Action en autorisation judiciaire

L'article 30 de la loi du 10 juillet 1965 permet au copropriétaire de demander au tribunal d'autoriser les travaux si l'assemblée générale a refusé sans motif légitime. Le tribunal apprécie l'intérêt du projet, son impact sur la copropriété et les motifs du refus. Cette procédure suppose de démontrer que le refus est injustifié au regard de la conformité du projet à la destination de l'immeuble et de l'absence de préjudice pour les autres copropriétaires.

Étape 7 : Réaliser les travaux après autorisation

Une fois l'autorisation obtenue, les travaux doivent être réalisés dans le respect des conditions posées par l'assemblée générale et des règles d'urbanisme.

Obtenir les autorisations d'urbanisme

  • Déposer la déclaration préalable ou la demande de permis de construire
  • Attendre l'expiration du délai d'instruction (1 mois pour DP, 2 mois pour PC)
  • Afficher l'autorisation sur le terrain pendant toute la durée des travaux

Respecter les conditions de l'autorisation AG

  • Réaliser les travaux conformément aux plans approuvés
  • Respecter les matériaux et finitions validés
  • Informer le syndic du démarrage et de l'achèvement des travaux
  • Remettre au syndic les attestations d'assurance et de garantie décennale

Précautions pendant les travaux

  • Informer les copropriétaires voisins des dates et horaires d'intervention
  • Veiller au respect des parties communes (escaliers, ascenseur, façade)
  • Assurer le nettoyage des espaces communs après chaque intervention
  • Prendre des photos avant/après pour documenter l'état des lieux

4. Points Clés à Retenir

  • L'autorisation de l'assemblée générale est indispensable pour tout projet de terrasse affectant les parties communes ou l'aspect extérieur de l'immeuble.
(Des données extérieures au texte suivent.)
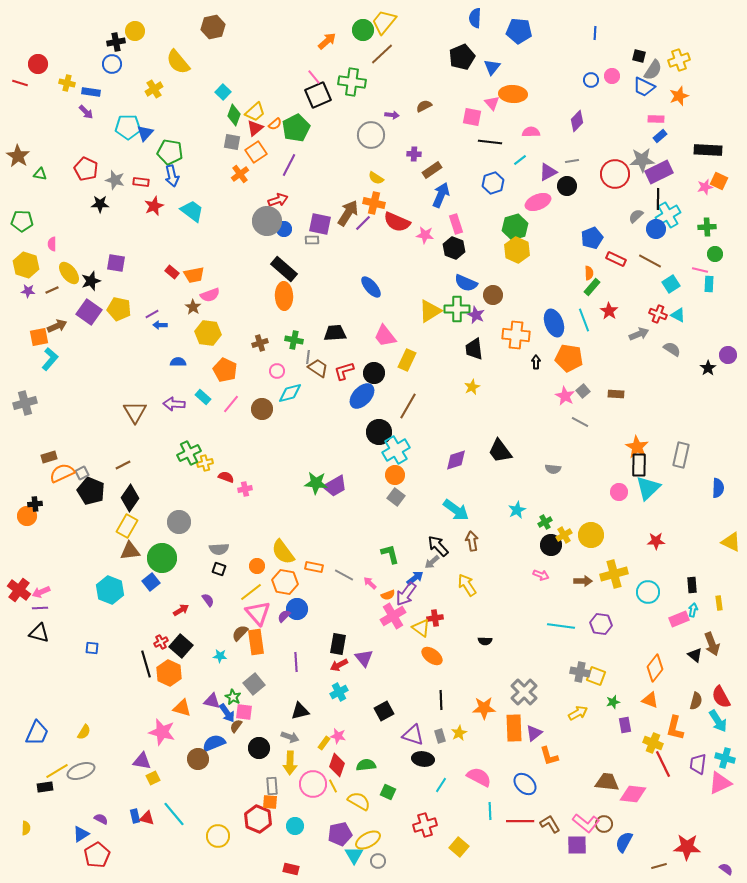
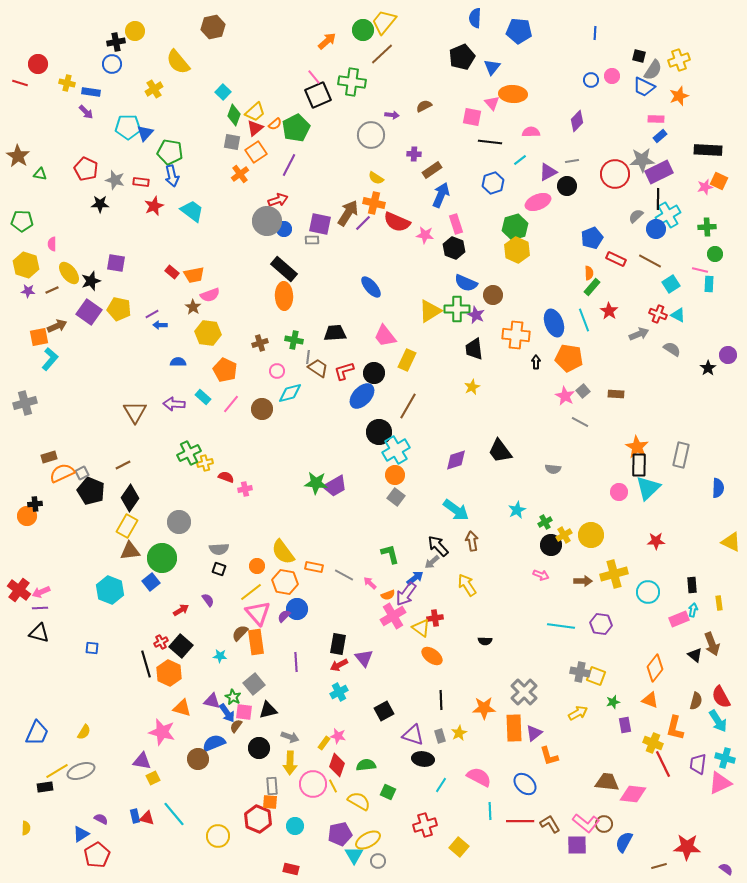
black triangle at (300, 711): moved 32 px left, 1 px up
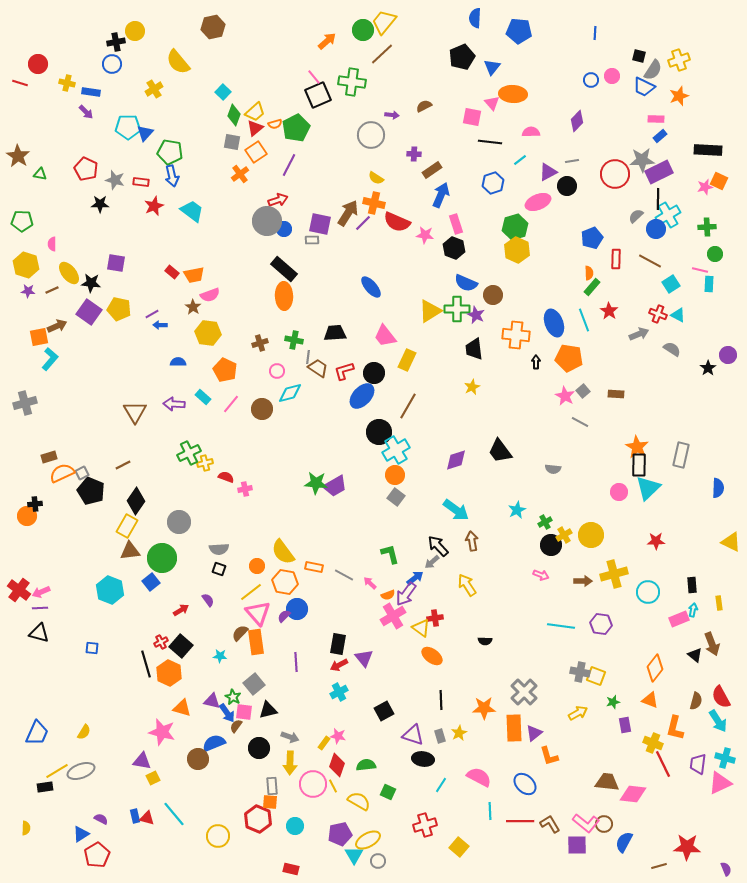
orange semicircle at (275, 124): rotated 24 degrees clockwise
red rectangle at (616, 259): rotated 66 degrees clockwise
black star at (91, 281): moved 2 px down; rotated 24 degrees clockwise
black diamond at (130, 498): moved 6 px right, 3 px down
purple semicircle at (726, 869): rotated 32 degrees clockwise
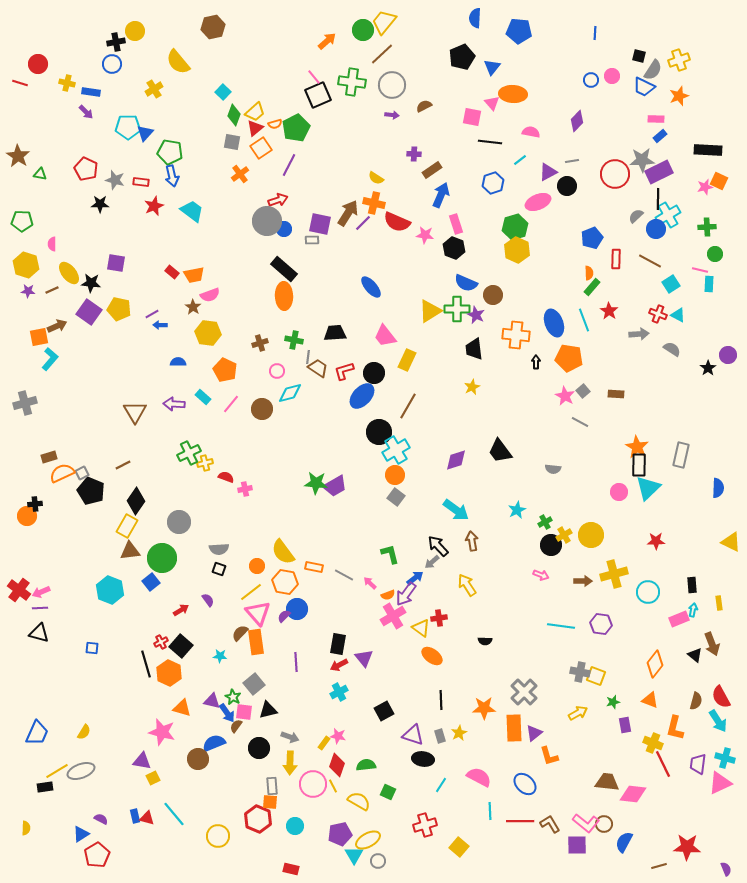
pink semicircle at (531, 132): rotated 12 degrees clockwise
gray circle at (371, 135): moved 21 px right, 50 px up
orange square at (256, 152): moved 5 px right, 4 px up
gray arrow at (639, 334): rotated 18 degrees clockwise
red cross at (435, 618): moved 4 px right
orange diamond at (655, 668): moved 4 px up
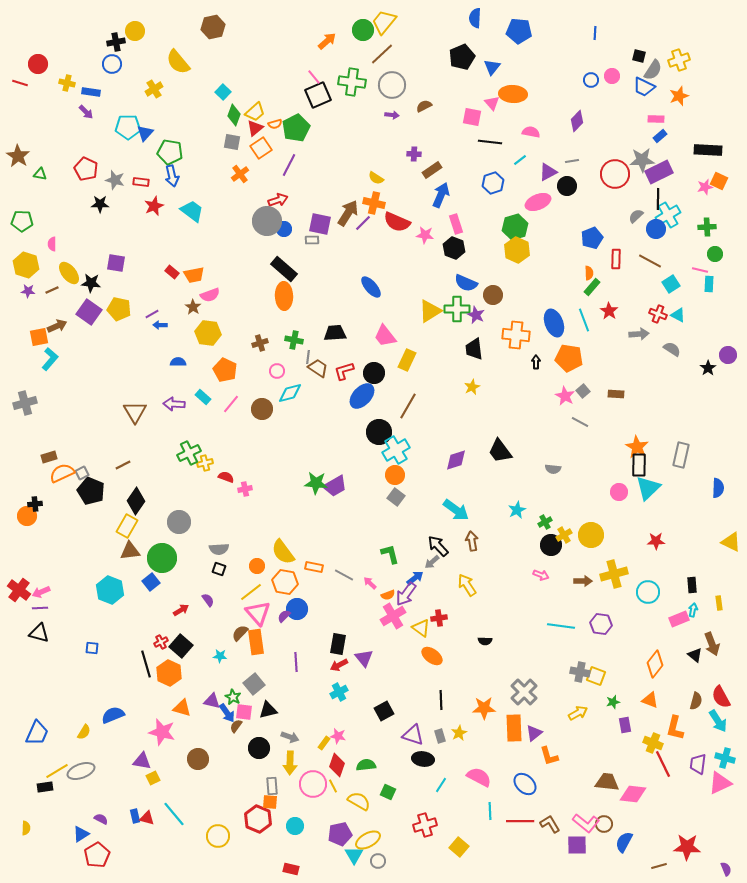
blue semicircle at (214, 743): moved 101 px left, 28 px up
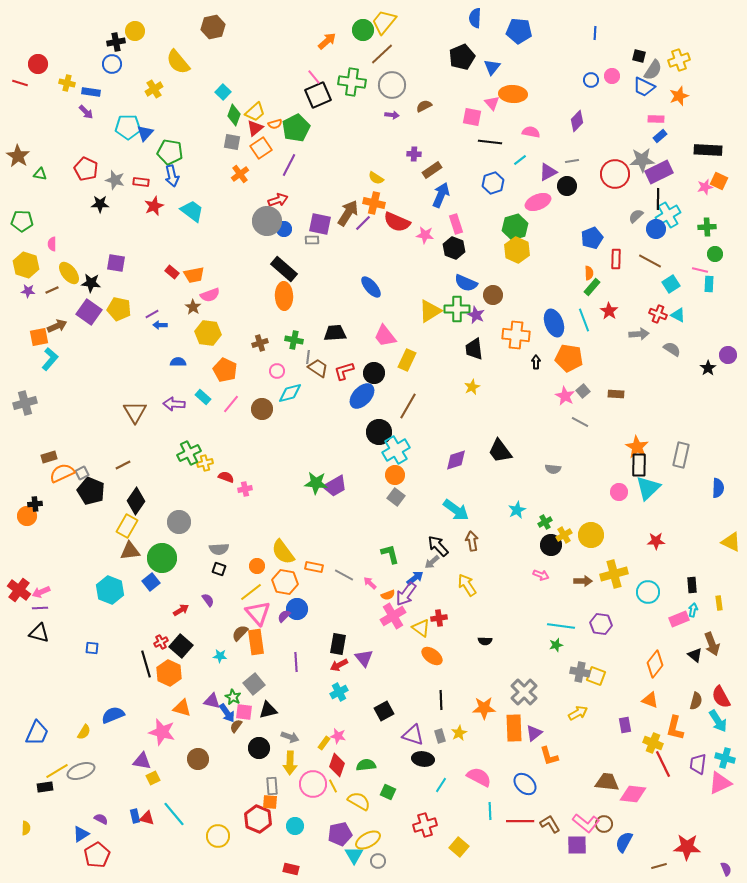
green star at (613, 702): moved 57 px left, 57 px up
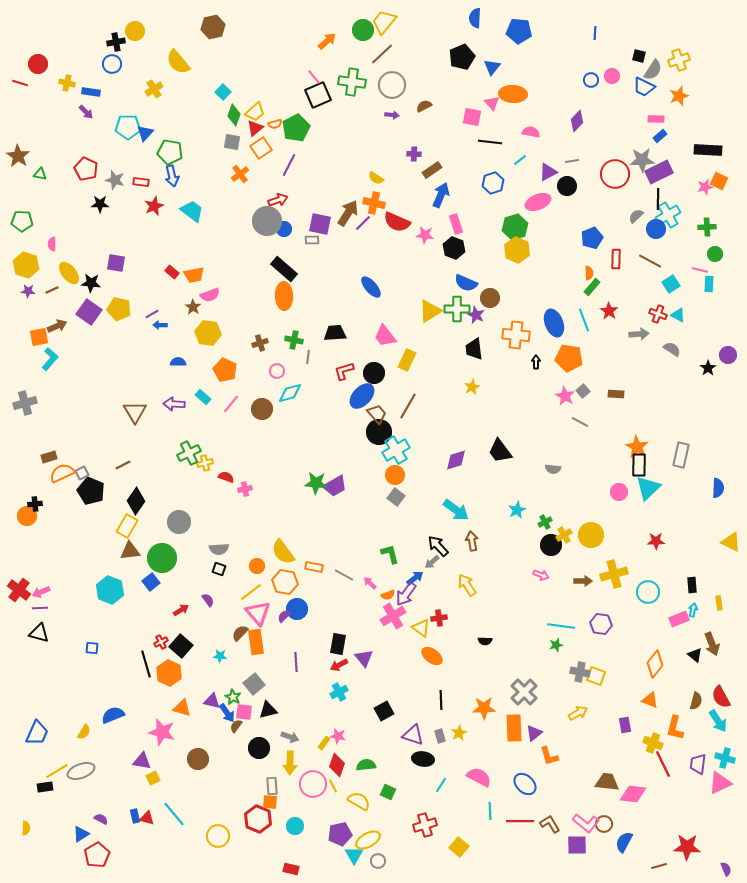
brown circle at (493, 295): moved 3 px left, 3 px down
brown trapezoid at (318, 368): moved 59 px right, 46 px down; rotated 15 degrees clockwise
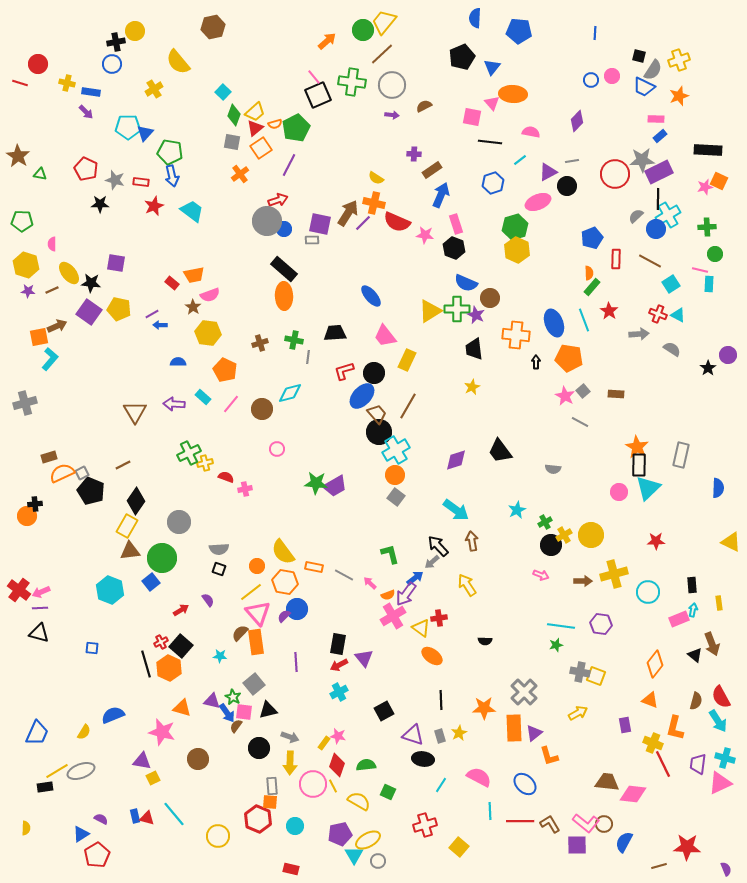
red rectangle at (172, 272): moved 11 px down
blue ellipse at (371, 287): moved 9 px down
pink circle at (277, 371): moved 78 px down
orange hexagon at (169, 673): moved 5 px up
La majorité requise est celle de l'article 25, avec passerelle possible vers l'article 24.
  • La toiture-terrasse est présumée partie commune même si elle n'est accessible que depuis un seul appartement. Un droit de jouissance privative n'autorise pas à y effectuer des travaux sans accord de l'AG.
  • Un dossier technique complet (plans, devis, étude de faisabilité, photomontages) est essentiel pour convaincre les copropriétaires et sécuriser juridiquement le projet.
  • Les autorisations d'urbanisme (déclaration préalable ou permis de construire) sont nécessaires selon l'ampleur des travaux et doivent être obtenues indépendamment de l'autorisation de la copropriété.
  • Le règlement de copropriété peut contenir des restrictions (interdictions, conditions esthétiques) qu'il convient d'identifier et de respecter ou de faire modifier préalablement.
  • L'absence de vues illicites sur le voisinage doit être vérifiée : 1,90 m minimum pour les vues directes, 0,60 m pour les vues obliques, conformément au Code civil.
  • En cas de refus de l'AG, des recours sont possibles : nouvelle demande avec projet modifié, contestation pour abus de majorité, ou action en autorisation judiciaire sur le fondement de l'article 30 de la loi de 1965.
  • Les travaux doivent respecter strictement les conditions de l'autorisation (matériaux, finitions, délais) sous peine de devoir remettre les lieux dans leur état initial.
  • L'accompagnement par un avocat est recommandé pour sécuriser la procédure, rédiger les résolutions, et le cas échéant contester un refus abusif ou défendre les intérêts du copropriétaire devant le tribunal.
  • Les frais sont à la charge exclusive du demandeur : études, travaux, augmentation éventuelle des charges liées à l'entretien de la nouvelle terrasse.